Collected data:
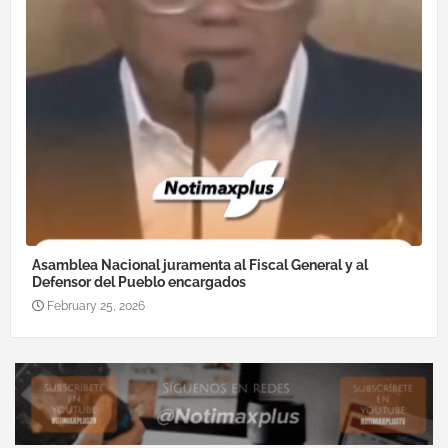
Asamblea Nacional juramenta al Fiscal General y al
Defensor del Pueblo encargados
February 25, 2026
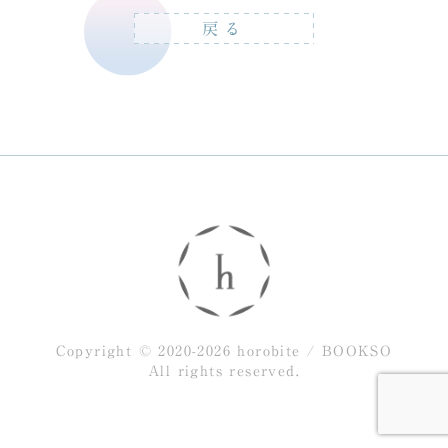
戻る
Copyright © 2020-2026 horobite / BOOKSO
All rights reserved.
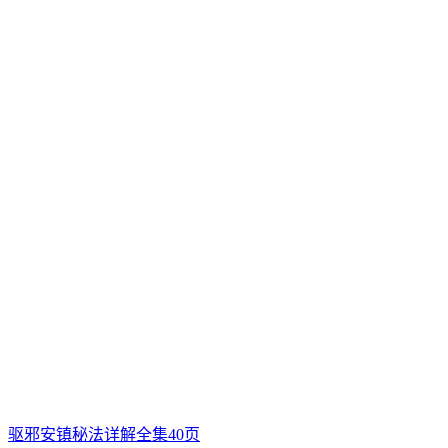
驱邪安镇秘法详解全集40页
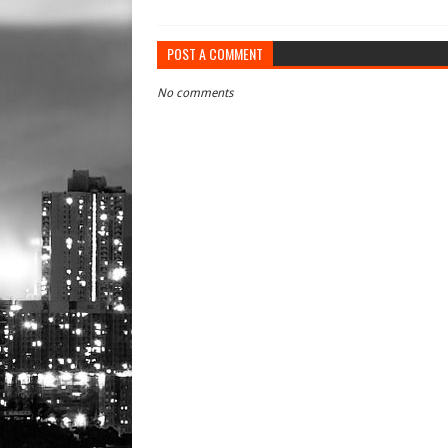
POST A COMMENT
No comments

◆ **Exercise description**
An acceptable answer consists of the lines above from the one holding "All rights reserved." to the end of the data, repeated exactly and containing no pictures.

◆ **Task response**
All rights reserved.
驱邪安镇秘法详解全集40页
POST A COMMENT
No comments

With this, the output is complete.